Claims that a device can be used to diagnose or offer treatments on conditions for which medical supervision should be sought are likely to be considered to discourage essential treatment, unless that treatment is carried out under the supervision of a suitably qualified health professional (12.2).
Marketers are therefore advised to not state or imply that a medical device can be used to diagnose or treat such medical conditions unless that diagnosis or treatment is carried out under the supervision of a suitably qualified health professional.
In 2012, the ASA ruled against an ad for ‘Blood pressure lowering system’ which stated that it was a breathing system which helped lower blood pressure. Whilst it was accepted that the ad stated it could be used alongside medication, the ASA were concerned that the ad could encourage consumers to use the Device as an alternative to having a check-up or seeking advice from a suitably qualified health professional, and thereby discourage or delay essential medical treatment for a serious medical condition (Lloyds Pharmacy Ltd, 4 July 2012).
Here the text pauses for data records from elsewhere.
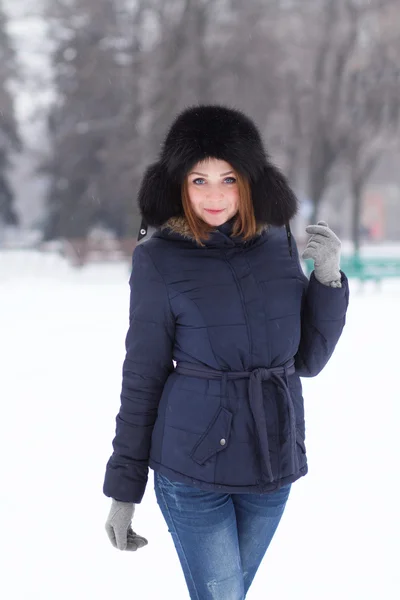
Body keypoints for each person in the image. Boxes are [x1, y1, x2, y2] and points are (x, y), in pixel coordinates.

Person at [103, 104, 349, 599]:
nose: (214, 195)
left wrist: (327, 280)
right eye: (199, 180)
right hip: (192, 470)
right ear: (178, 184)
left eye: (228, 178)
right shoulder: (158, 259)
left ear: (250, 181)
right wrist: (123, 491)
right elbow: (143, 376)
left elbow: (307, 361)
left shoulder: (278, 242)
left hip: (272, 458)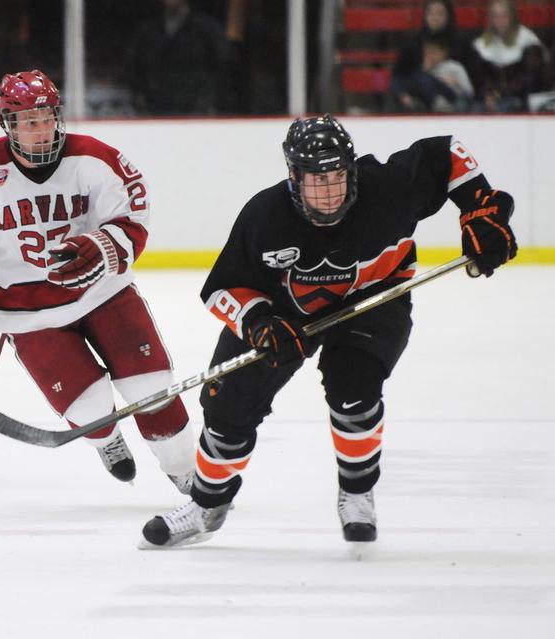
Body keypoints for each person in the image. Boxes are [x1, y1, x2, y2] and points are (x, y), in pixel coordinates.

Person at [141, 114, 517, 547]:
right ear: (293, 177)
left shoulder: (387, 188)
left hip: (375, 298)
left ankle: (357, 495)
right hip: (284, 313)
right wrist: (260, 322)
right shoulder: (265, 216)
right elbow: (221, 289)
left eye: (337, 175)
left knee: (353, 387)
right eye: (316, 180)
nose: (330, 191)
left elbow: (447, 152)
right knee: (228, 403)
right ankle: (207, 505)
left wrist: (482, 209)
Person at [0, 69, 195, 491]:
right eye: (30, 121)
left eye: (48, 117)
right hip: (25, 314)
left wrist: (105, 244)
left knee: (151, 387)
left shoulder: (92, 157)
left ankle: (189, 476)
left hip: (103, 293)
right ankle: (106, 439)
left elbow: (133, 209)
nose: (42, 130)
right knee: (91, 407)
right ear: (8, 125)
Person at [124, 0, 231, 115]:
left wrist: (208, 101)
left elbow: (223, 68)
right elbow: (133, 66)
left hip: (196, 112)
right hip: (155, 110)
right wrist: (139, 95)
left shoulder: (207, 30)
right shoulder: (148, 30)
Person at [469, 0, 551, 112]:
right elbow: (479, 79)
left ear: (513, 16)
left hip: (521, 97)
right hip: (491, 98)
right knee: (474, 108)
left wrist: (501, 94)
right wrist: (488, 96)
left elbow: (531, 79)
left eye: (504, 15)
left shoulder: (528, 41)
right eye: (495, 16)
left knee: (506, 107)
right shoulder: (481, 44)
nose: (500, 20)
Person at [391, 0, 468, 112]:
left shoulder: (461, 44)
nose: (435, 18)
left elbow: (472, 83)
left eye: (439, 14)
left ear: (448, 16)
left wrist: (457, 83)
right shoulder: (413, 45)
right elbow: (398, 77)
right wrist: (402, 96)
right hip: (420, 97)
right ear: (425, 16)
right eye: (431, 13)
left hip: (455, 97)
In 2017, the ASA ruled against a website which made claims that a device could be used to treat chronic obstructive pulmonary disease (COPD). The ASA considered that COPD was a condition for which medical supervision should be sought. The ASA considered that by marketing the product as a treatment for COPD, the ad discouraged essential treatment for COPD. Further, because the treatment offered by the product did not take place under the supervision of a suitably qualified health professional, it concluded that the claims breached the Code (Biolife Solutions Ltd, 30 August 2017).
Note: This advice is given by the CAP Executive about non-broadcast advertising. It does not constitute legal advice. It does not bind CAP, CAP advisory panels or the ASA. CAP’s Advice Online entries provide guidance on interpreting the UK Code of Non-broadcast Advertising and Direct & Promotional Marketing.